AMS. 私が半分日本人であることは特に関係ありませんでした。一方、もともとユージンには日本と二つの関わりがありました。まず太平洋戦争です。彼は硫黄島、そして彼が負傷した沖縄での戦いなど、連合軍の13の侵攻作戦に従軍カメラマンとして参加しました。これらの島の住民たちが負傷したり殺されたり、崖から飛び降りて自殺してゆく様子を目の当たりにし、まだ25歳か26歳の若者だった彼は島の住民たちに同情の念を感じ、やがて日本人に関心を持つようになったのです。もう一つ、彼の日本との関わりは、1960年に日立のPR写真撮影で来日したことです。
IP. 写真集「水俣」は共同プロジェクトですよね?
AMS. そうです。「水俣」は彼との共同作業でした。全体の4分の1は私が撮った写真です。
IP. ユージンが外国人だったことで、水俣に馴染むことに苦労はありませんでしたか?
AMS. 水俣について言えば、仮に私たち二人とも100%日本人だった場合よりも馴染みやすかったように思います。二人とも100%外人だったらもっと難しかっただろうと言われますが、私は二人とも100%日本人だった方がもっと難しかっただろうと思います。
IP. それで3年間水俣に居られたんですね。
AMS. そうです。私たちが水俣に移り住んだのは結婚してすぐでしたから、若かった私が家事に不慣れな様子や、ユージンと私がずいぶん歳が離れていることなどを知って水俣の人たちは皆心配してくださったり親身に世話してくれたりしました。水俣ではユージンは「写真屋さん」と呼ばれていたんですよ。私たちの目的、私たちのメッセージをどうやって世界に発信するか、ということは必ずしも彼らは理解していなかったかもしれません。別に私たちの目的を隠していたわけではないのですが。
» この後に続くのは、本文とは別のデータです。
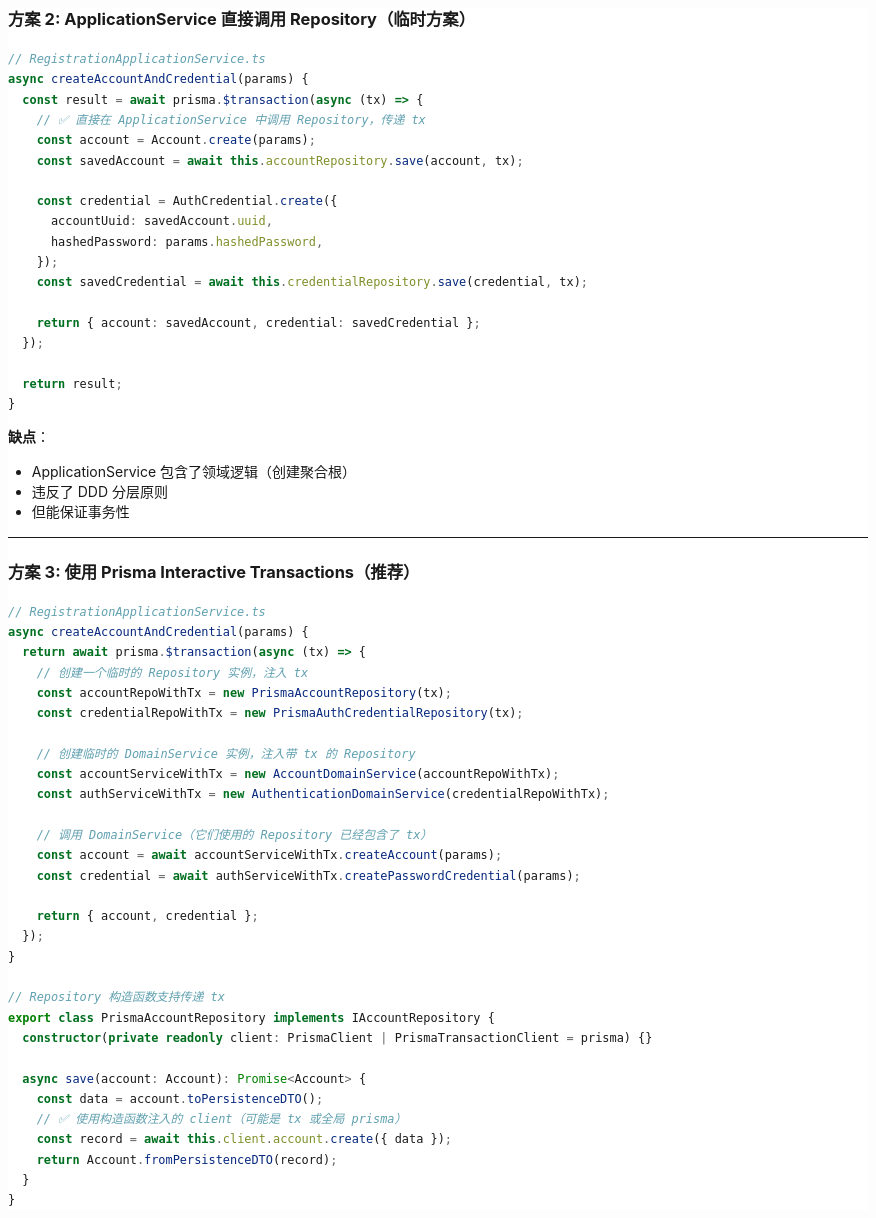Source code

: 
### **方案 2: ApplicationService 直接调用 Repository（临时方案）**

```typescript
// RegistrationApplicationService.ts
async createAccountAndCredential(params) {
  const result = await prisma.$transaction(async (tx) => {
    // ✅ 直接在 ApplicationService 中调用 Repository，传递 tx
    const account = Account.create(params);
    const savedAccount = await this.accountRepository.save(account, tx);
    
    const credential = AuthCredential.create({
      accountUuid: savedAccount.uuid,
      hashedPassword: params.hashedPassword,
    });
    const savedCredential = await this.credentialRepository.save(credential, tx);
    
    return { account: savedAccount, credential: savedCredential };
  });
  
  return result;
}
```

**缺点**：
- ApplicationService 包含了领域逻辑（创建聚合根）
- 违反了 DDD 分层原则
- 但能保证事务性

---

### **方案 3: 使用 Prisma Interactive Transactions（推荐）**

```typescript
// RegistrationApplicationService.ts
async createAccountAndCredential(params) {
  return await prisma.$transaction(async (tx) => {
    // 创建一个临时的 Repository 实例，注入 tx
    const accountRepoWithTx = new PrismaAccountRepository(tx);
    const credentialRepoWithTx = new PrismaAuthCredentialRepository(tx);
    
    // 创建临时的 DomainService 实例，注入带 tx 的 Repository
    const accountServiceWithTx = new AccountDomainService(accountRepoWithTx);
    const authServiceWithTx = new AuthenticationDomainService(credentialRepoWithTx);
    
    // 调用 DomainService（它们使用的 Repository 已经包含了 tx）
    const account = await accountServiceWithTx.createAccount(params);
    const credential = await authServiceWithTx.createPasswordCredential(params);
    
    return { account, credential };
  });
}

// Repository 构造函数支持传递 tx
export class PrismaAccountRepository implements IAccountRepository {
  constructor(private readonly client: PrismaClient | PrismaTransactionClient = prisma) {}
  
  async save(account: Account): Promise<Account> {
    const data = account.toPersistenceDTO();
    // ✅ 使用构造函数注入的 client（可能是 tx 或全局 prisma）
    const record = await this.client.account.create({ data });
    return Account.fromPersistenceDTO(record);
  }
}
```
IP. 患者さんやその家族の皆さんの写真集「水俣」に対する反応は?反発などはありませんでしたか?
AMS. 反発は一切ありませんでした。ユージンの死後、日本語版が出版されたのでそれを被写体となった患者の方々全員に差し上げたのですが、その時の気持ちは複雑でした。患者の皆さんと打ち解けていたからこそ、患者さんの写真集という形で差し上げることはなんだかよそよそしい感じがして。特に、出来上がった写真集を私たちが住んでいた借家の大家さんに差し上げるのはとても抵抗がありました。彼女の娘さんが水俣病で亡くなり火葬されたときの遺骨の写真を写真集に載せていたのですが、大家さんは娘さんの火葬の場に出席しておられなかったので、その写真で初めて娘さんの遺骨を見たのです。あの時はとても辛かったです。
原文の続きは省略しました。